Rows from a dataset:
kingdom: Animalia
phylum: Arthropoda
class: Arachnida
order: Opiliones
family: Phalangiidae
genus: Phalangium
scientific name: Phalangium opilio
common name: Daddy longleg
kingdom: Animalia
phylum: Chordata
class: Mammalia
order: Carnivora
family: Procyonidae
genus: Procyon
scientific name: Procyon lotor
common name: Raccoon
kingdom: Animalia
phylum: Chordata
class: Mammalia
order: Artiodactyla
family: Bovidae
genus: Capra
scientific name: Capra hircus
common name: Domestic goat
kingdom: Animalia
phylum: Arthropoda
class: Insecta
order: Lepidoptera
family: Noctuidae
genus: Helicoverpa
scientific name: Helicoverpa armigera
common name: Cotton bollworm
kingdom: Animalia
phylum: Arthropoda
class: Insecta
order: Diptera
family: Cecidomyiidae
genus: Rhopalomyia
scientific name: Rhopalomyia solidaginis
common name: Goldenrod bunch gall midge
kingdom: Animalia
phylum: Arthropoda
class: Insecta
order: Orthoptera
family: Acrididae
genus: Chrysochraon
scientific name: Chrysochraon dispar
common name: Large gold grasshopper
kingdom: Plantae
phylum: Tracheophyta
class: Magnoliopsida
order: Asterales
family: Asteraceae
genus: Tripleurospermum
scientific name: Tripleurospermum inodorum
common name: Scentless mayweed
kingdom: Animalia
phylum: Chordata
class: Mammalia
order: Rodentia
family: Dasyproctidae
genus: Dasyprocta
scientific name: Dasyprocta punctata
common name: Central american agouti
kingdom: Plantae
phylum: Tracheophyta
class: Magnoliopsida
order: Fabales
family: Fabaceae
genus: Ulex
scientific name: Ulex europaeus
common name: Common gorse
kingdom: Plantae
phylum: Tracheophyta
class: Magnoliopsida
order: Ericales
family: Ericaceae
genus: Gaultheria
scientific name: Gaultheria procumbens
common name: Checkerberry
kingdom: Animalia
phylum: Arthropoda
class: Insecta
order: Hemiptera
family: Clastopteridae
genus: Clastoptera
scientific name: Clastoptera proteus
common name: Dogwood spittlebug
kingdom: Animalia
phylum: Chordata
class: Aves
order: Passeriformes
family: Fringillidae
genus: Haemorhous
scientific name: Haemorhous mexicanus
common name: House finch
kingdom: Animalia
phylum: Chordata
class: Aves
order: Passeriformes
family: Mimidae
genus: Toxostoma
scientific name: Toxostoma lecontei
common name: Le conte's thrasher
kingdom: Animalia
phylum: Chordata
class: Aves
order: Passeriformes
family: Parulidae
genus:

### TASK REQUIREMENTS
Return every line of the records above, with no changes.

### RESPONSE TO THIS TASK
kingdom: Animalia
phylum: Arthropoda
class: Arachnida
order: Opiliones
family: Phalangiidae
genus: Phalangium
scientific name: Phalangium opilio
common name: Daddy longleg
kingdom: Animalia
phylum: Chordata
class: Mammalia
order: Carnivora
family: Procyonidae
genus: Procyon
scientific name: Procyon lotor
common name: Raccoon
kingdom: Animalia
phylum: Chordata
class: Mammalia
order: Artiodactyla
family: Bovidae
genus: Capra
scientific name: Capra hircus
common name: Domestic goat
kingdom: Animalia
phylum: Arthropoda
class: Insecta
order: Lepidoptera
family: Noctuidae
genus: Helicoverpa
scientific name: Helicoverpa armigera
common name: Cotton bollworm
kingdom: Animalia
phylum: Arthropoda
class: Insecta
order: Diptera
family: Cecidomyiidae
genus: Rhopalomyia
scientific name: Rhopalomyia solidaginis
common name: Goldenrod bunch gall midge
kingdom: Animalia
phylum: Arthropoda
class: Insecta
order: Orthoptera
family: Acrididae
genus: Chrysochraon
scientific name: Chrysochraon dispar
common name: Large gold grasshopper
kingdom: Plantae
phylum: Tracheophyta
class: Magnoliopsida
order: Asterales
family: Asteraceae
genus: Tripleurospermum
scientific name: Tripleurospermum inodorum
common name: Scentless mayweed
kingdom: Animalia
phylum: Chordata
class: Mammalia
order: Rodentia
family: Dasyproctidae
genus: Dasyprocta
scientific name: Dasyprocta punctata
common name: Central american agouti
kingdom: Plantae
phylum: Tracheophyta
class: Magnoliopsida
order: Fabales
family: Fabaceae
genus: Ulex
scientific name: Ulex europaeus
common name: Common gorse
kingdom: Plantae
phylum: Tracheophyta
class: Magnoliopsida
order: Ericales
family: Ericaceae
genus: Gaultheria
scientific name: Gaultheria procumbens
common name: Checkerberry
kingdom: Animalia
phylum: Arthropoda
class: Insecta
order: Hemiptera
family: Clastopteridae
genus: Clastoptera
scientific name: Clastoptera proteus
common name: Dogwood spittlebug
kingdom: Animalia
phylum: Chordata
class: Aves
order: Passeriformes
family: Fringillidae
genus: Haemorhous
scientific name: Haemorhous mexicanus
common name: House finch
kingdom: Animalia
phylum: Chordata
class: Aves
order: Passeriformes
family: Mimidae
genus: Toxostoma
scientific name: Toxostoma lecontei
common name: Le conte's thrasher
kingdom: Animalia
phylum: Chordata
class: Aves
order: Passeriformes
family: Parulidae
genus:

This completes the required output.